Our host surprised us with a picnic by the Aveyron River on the way back. We sat under the trees, shared food, and watched the water. Nobody was in a hurry. Nobody needed to be anywhere else.
That feeling – of being completely where you are – is rarer than it should be.


We also spent a few days exploring the villages nearby – each one its own world.
We first stopped in Bruniquel – one of those villages that feels genuinely untouched. Cobblestone streets, medieval buildings, no tourist crowds. I walked slowly and stopped often. A place that slows you down enough to notice what you normally walk past.



Then Montricoux – more alive, rain falling as we arrived, making everything glisten. We wandered through the market and ducked into the Musée Marcel-Lenoir, a small museum dedicated to the local painter. His work stopped me. I stood in front of his paintings longer than I expected to, feeling that particular thing that happens when art reminds you why it exists.

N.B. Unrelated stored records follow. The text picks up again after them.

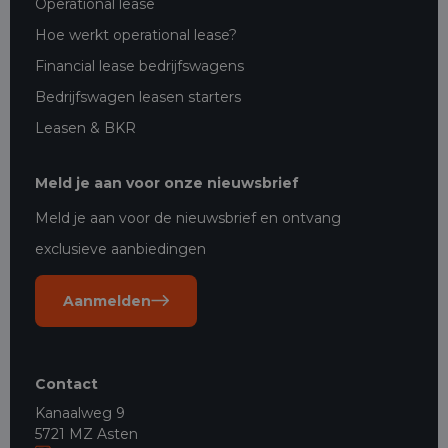
Operational lease
Hoe werkt operational lease?
Financial lease bedrijfswagens
Bedrijfswagen leasen starters
Leasen & BKR
Meld je aan voor onze nieuwsbrief
Meld je aan voor de nieuwsbrief en ontvang
exclusieve aanbiedingen
Aanmelden
Contact
Kanaalweg 9
5721 MZ Asten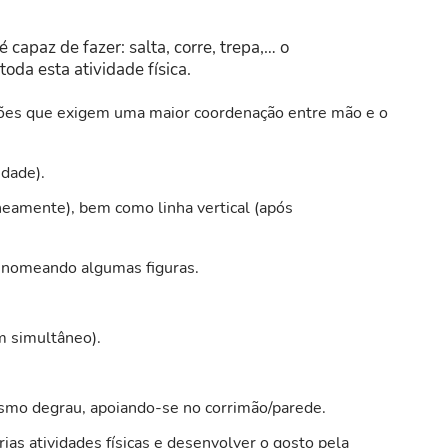
 capaz de fazer: salta, corre, trepa,… o
da esta atividade física.
ções que exigem uma maior coordenação entre mão e o
idade).
aneamente), bem como linha vertical (após
e nomeando algumas figuras.
m simultâneo).
smo degrau, apoiando-se no corrimão/parede.
as atividades físicas e desenvolver o gosto pela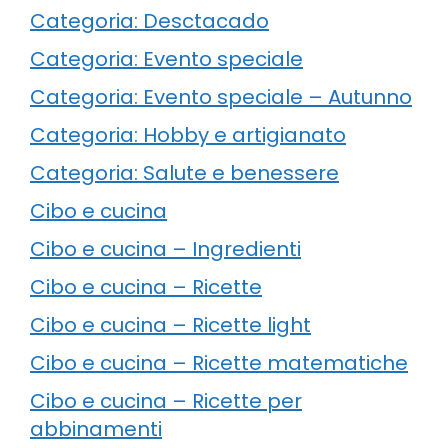
Categoria: Desctacado
Categoria: Evento speciale
Categoria: Evento speciale – Autunno
Categoria: Hobby e artigianato
Categoria: Salute e benessere
Cibo e cucina
Cibo e cucina – Ingredienti
Cibo e cucina – Ricette
Cibo e cucina – Ricette light
Cibo e cucina – Ricette matematiche
Cibo e cucina – Ricette per
abbinamenti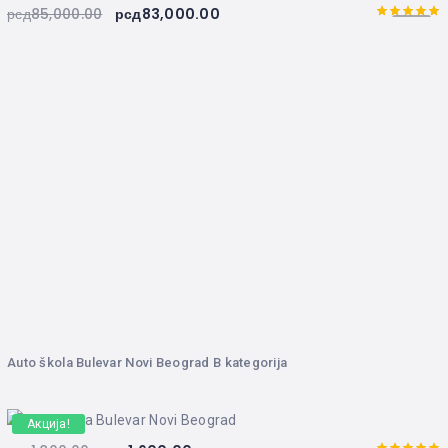
рсд
85,000.00
рсд
83,000.00
5.00
Оцењено
са
од 5
Auto škola Bulevar Novi Beograd B kategorija
Акција!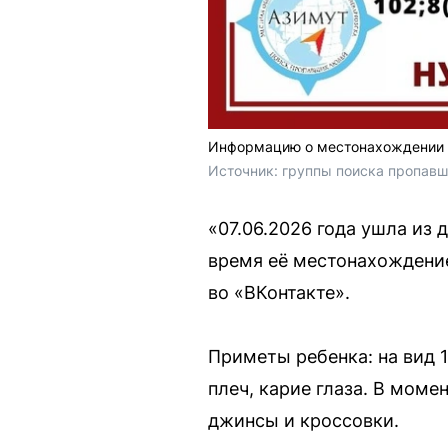
Информацию о местонахождении ре
Источник: 
группы поиска пропавш
«07.06.2026 года ушла из д
время её местонахождение
во «ВКонтакте».
Приметы ребенка: на вид 
плеч, карие глаза. В мом
джинсы и кроссовки.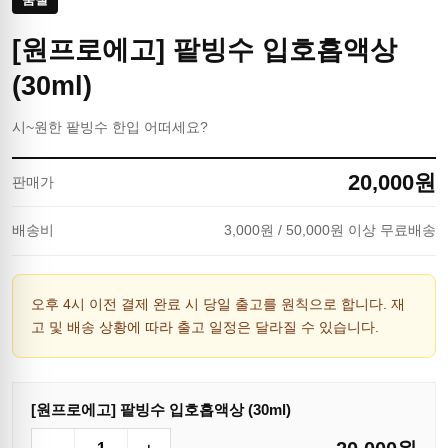
[원프로에고] 팥빙수 입호흡액상
(30ml)
시~원한 팥빙수 한입 어떠세요?
20,000
원
판매가
배송비
3,000
원
/ 50,000원 이상 무료배송
오후 4시 이전 결제 완료 시 당일 출고를 원칙으로 합니다. 재
고 및 배송 상황에 따라 출고 일정은 달라질 수 있습니다.
[원프로에고] 팥빙수 입호흡액상 (30ml)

Back at La Roane, the paintings were starting to tell their own story.
And somewhere in them, so was I...



I came home from France different in a way I couldn't fully articulate yet.
Not transformed in some dramatic sense – just shifted. More certain about what I wanted to make, and more willing to protect the time to make it. The retreat had given me something I didn't know I was missing: proof that slowing down wasn't a luxury. It was the work.
This trip is part of why Good World Living exists. And it's part of what I'm building the GWL retreats around – what a week in a beautiful place can do, small group, away from the noise, long enough to remember what you actually care about.
If you've been thinking about doing something like this – a retreat, a residency, anything that pulls you away from the day-to-day long enough to make something – go. You won't regret the week. You might regret waiting.